‘Thinking Bigger’ author Sarah Dusek talks about her mission to help women secure capital to create large-scale businesses that make a difference. And: Tim Duggan discusses his new book, ‘Work Backwards’, a powerful guide for reimagining the life-work balance. See omnystudio.com/listener for privacy information.
Hello and welcome to the Entrepreneurs on Monocle Radio.
The show all about inspiring people, innovative companies and fresh ideas in global business.
Today's program is a book special.
First we'll meet a serial entrepreneur and venture capitalist who who wants to help women unlock capital and scale their businesses.
Building a big business is not about what you can handle, what you can do, it's about the big ideas that you can have and bringing people together to pull them off.
And later we'll hear from an entrepreneur who wrote the book literally on mastering that all important work life balance.

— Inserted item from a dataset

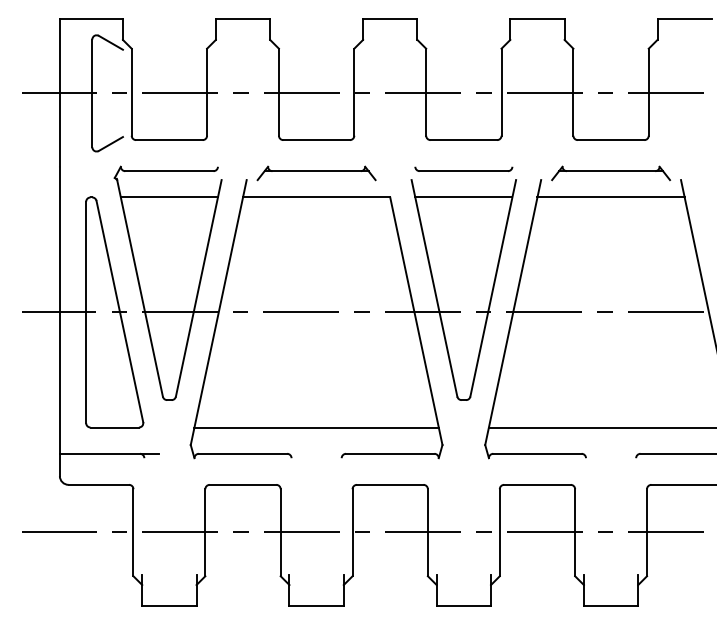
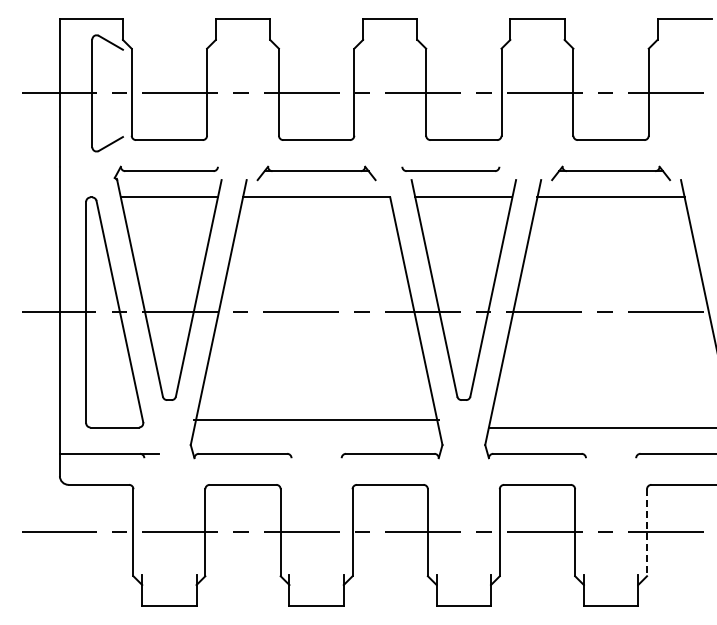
part at (463, 168) position: (463, 168) -> (450, 168)
line at (316, 427) position: (316, 427) -> (316, 419)
line at (647, 532): solid -> dashed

A very simple framework that I use for this is called you need a map to know where to go.
And a map stands for the three things that you need in order to figure this out, which is meaning anchors and priorities.
This is the Entrepreneurs with me, Tom Edwards.

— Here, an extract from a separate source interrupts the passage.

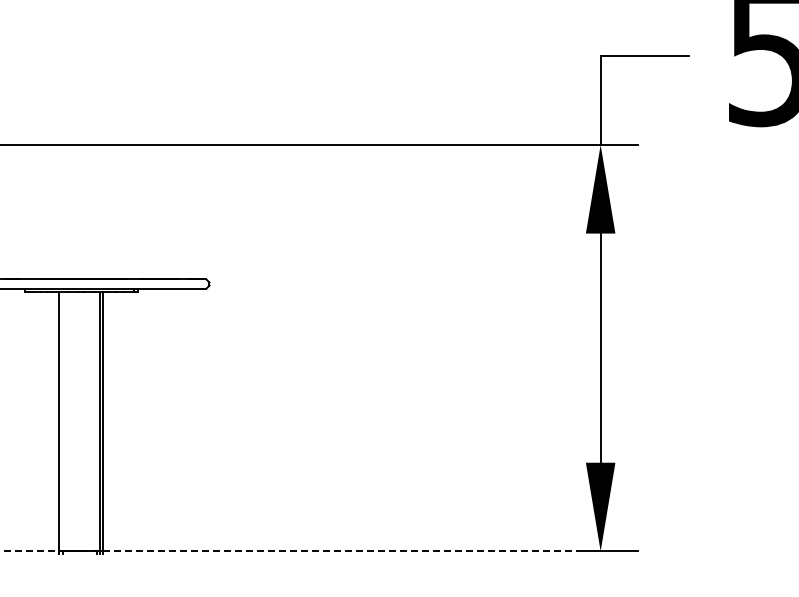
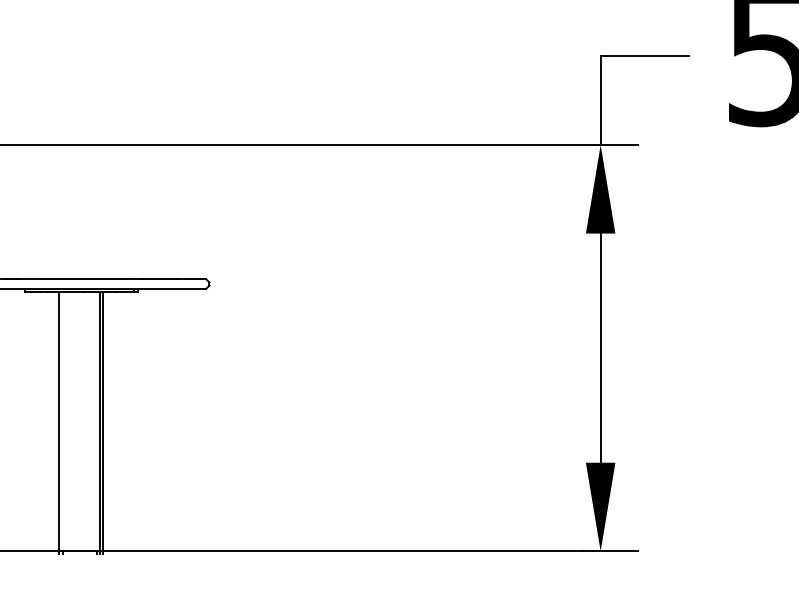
line at (291, 551): dashed -> solid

You're listening to the Entrepreneurs now.
Our first guest wears many hats.
Sarah Dusek is an entrepreneur, an investor, an activist, a mother.
With several successful businesses under her belt, Sarah is dedicated to helping women tackle disparities head on and secure the funding needed to create impactful large scale ventures that make a real difference.
Her new book, Thinking Bigger, aims to help women do just that by giving them insights into unlocking capital.
And it's a newly minted number one bestseller on Amazon.
Sarah stopped by Midori House to talk about the book and she began by telling me what prompted her to start writing.
When I was building my first big business that I managed to sell for a lot of zeros in 2018, I had enormous trouble trying to raise capital.
And so the challenge as a female entrepreneur, not just to grow and build a big business, to put the capital in to fuel the growth of a big business was really hard.
And I found the venture capital industry quite offensive, to be honest.
And the struggle to find like minded people who wanted me to win and who wanted them to win was tough.